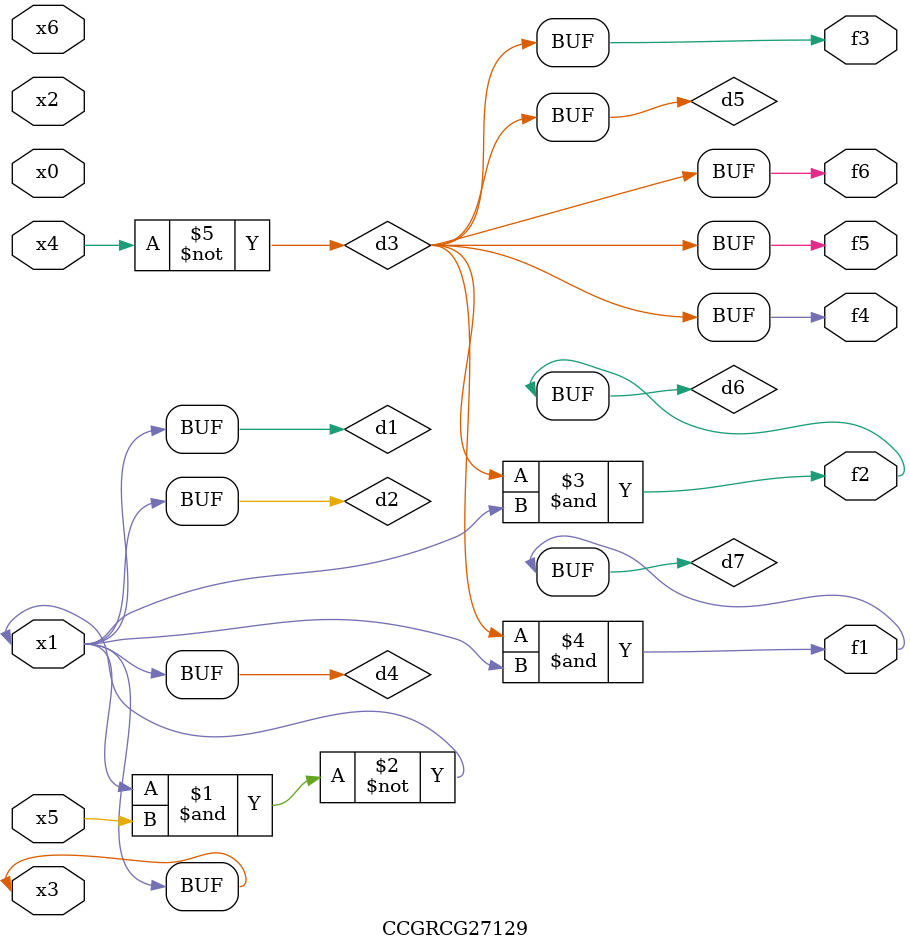
<source format=v>
module CCGRCG27129(
	input x0, x1, x2, x3, x4, x5, x6,
	output f1, f2, f3, f4, f5, f6
);

	wire d1, d2, d3, d4, d5, d6, d7;

	buf (d1, x1, x3);
	nand (d2, x1, x5);
	not (d3, x4);
	buf (d4, d1, d2);
	buf (d5, d3);
	and (d6, d3, d4);
	and (d7, d3, d4);
	assign f1 = d7;
	assign f2 = d6;
	assign f3 = d5;
	assign f4 = d5;
	assign f5 = d5;
	assign f6 = d5;
endmodule

</source>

##########

**ABOUT THIS TASK:** An exact copy is needed of only the lines from the top of the material through the line with "assign f5 = d5;"; no pictures belong in it.

**ANSWER TO THIS EXERCISE:**
<source format=v>
module CCGRCG27129(
	input x0, x1, x2, x3, x4, x5, x6,
	output f1, f2, f3, f4, f5, f6
);

	wire d1, d2, d3, d4, d5, d6, d7;

	buf (d1, x1, x3);
	nand (d2, x1, x5);
	not (d3, x4);
	buf (d4, d1, d2);
	buf (d5, d3);
	and (d6, d3, d4);
	and (d7, d3, d4);
	assign f1 = d7;
	assign f2 = d6;
	assign f3 = d5;
	assign f4 = d5;
	assign f5 = d5;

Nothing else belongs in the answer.